Falta de ciência básica
Os especialistas também ressaltaram que testar os medicamentos em pacientes que já eram sintomáticos causava impactos limitados dos medicamentos, pois o cérebro já tem danos. “Até recentemente, a maioria dos ensaios clínicos foram realizados em pessoas que já manifestavam demência, ou seja, pacientes com doença de Alzheimer leve ou moderada. O que pode ser tarde demais porque o cérebro já está sobrecarregado com a patologia”, afirmou Ramit Ravona-Springer, psiquiatra geriátrica e diretora da Clínica de Memória Psicogeriátrica no Sheba Medical Center, em Israel.
Para Ramit, a solução seria encontrar maneiras de detectar a doença de Alzheimer mais cedo. “As ferramentas de triagem disponíveis são baseadas em procedimentos invasivos como a punção lombar ou em avaliações radiológicas muito caras como a amiloide PET, que não são acessíveis a todos. Espero que, em um futuro próximo, os biomarcadores sanguíneos estejam mais disponíveis”, disse.
De acordo com os médicos, também é importante definir melhor as subcategorias da doença de Alzheimer e determinar o papel da genética em cada uma delas. “A própria Eli Lilly parece estar reconhecendo isso com outras demências. Estão desenvolvendo uma terapia para subtipos genéticos específicos da doença de Parkinson, por exemplo”, observou a psiquiatra.
Ou seja, a doença de Alzheimer poderia, portanto, ser tratada não apenas pelo acúmulo de beta-amilóide, mas sim com foco nos genes que se expressam de forma anormal em pessoas com a doença.
A barreira hematoencefálica
As oportunidades para a genômica elucidar ainda mais as opções de tratamento não param por aí, já que o sequenciamento dos genomas humanos nos testes pode ajudar a determinar se as pessoas com uma variante genética específica poderiam se beneficiar mais de um medicamento tradicional direcionado ao beta-amilóide do que outras. Algo semelhante do que já acontece com o câncer e a pesquisa atual sobre a aplicação de abordagens de medicina de precisão.
O grande problema, no caso do Alzheimer, porém, é a dificuldade em projetar drogas que atravessem a barreira hematoencefálica. Isso quer dizer que, em condições neurológicas, são necessárias doses mais altas de drogas para obter uma quantidade relativamente pequena no local de ação, o que pode levar a grandes danos e efeitos colaterais.

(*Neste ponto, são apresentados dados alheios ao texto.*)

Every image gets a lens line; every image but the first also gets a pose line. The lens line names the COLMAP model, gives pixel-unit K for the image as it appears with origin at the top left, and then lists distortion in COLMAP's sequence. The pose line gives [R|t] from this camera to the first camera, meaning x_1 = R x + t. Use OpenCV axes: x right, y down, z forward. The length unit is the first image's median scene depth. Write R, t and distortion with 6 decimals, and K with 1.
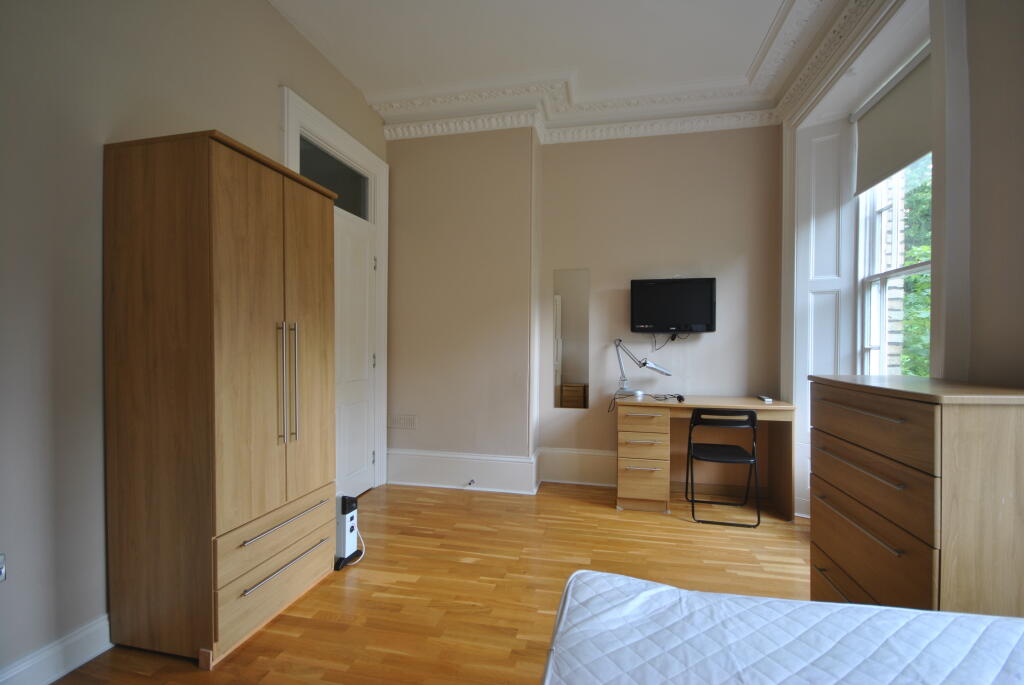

Por isso, o modelo beta-amilóide continua sendo a teoria dominante na ciência do Alzheimer, mas uma melhor compreensão da doença é muito importante para que os tratamentos medicamentosos possam ser direcionados contra os mecanismos biológicos cruciais que realmente causam a doença. “A fim de entender como a doença de Alzheimer progride, estudos de longo prazo, como o ADNI [Alzheimer’s Disease Neuroimaging Initiative] acompanharam pessoas que têm uma forma muito precoce da doença ao longo de muitos anos, usando tanto biológicos – imagens cerebrais, LCR [líquido cefalorraquidiano] e análise de sangue, patologia, etc. – quanto os testes de memória cognitiva, mas diagnosticar e tratar precocemente, muito antes de quaisquer sinais ou sintomas comportamentais serem evidentes, é o que devemos fazer de nosso objetivo final”, encerrou o professor Abdala.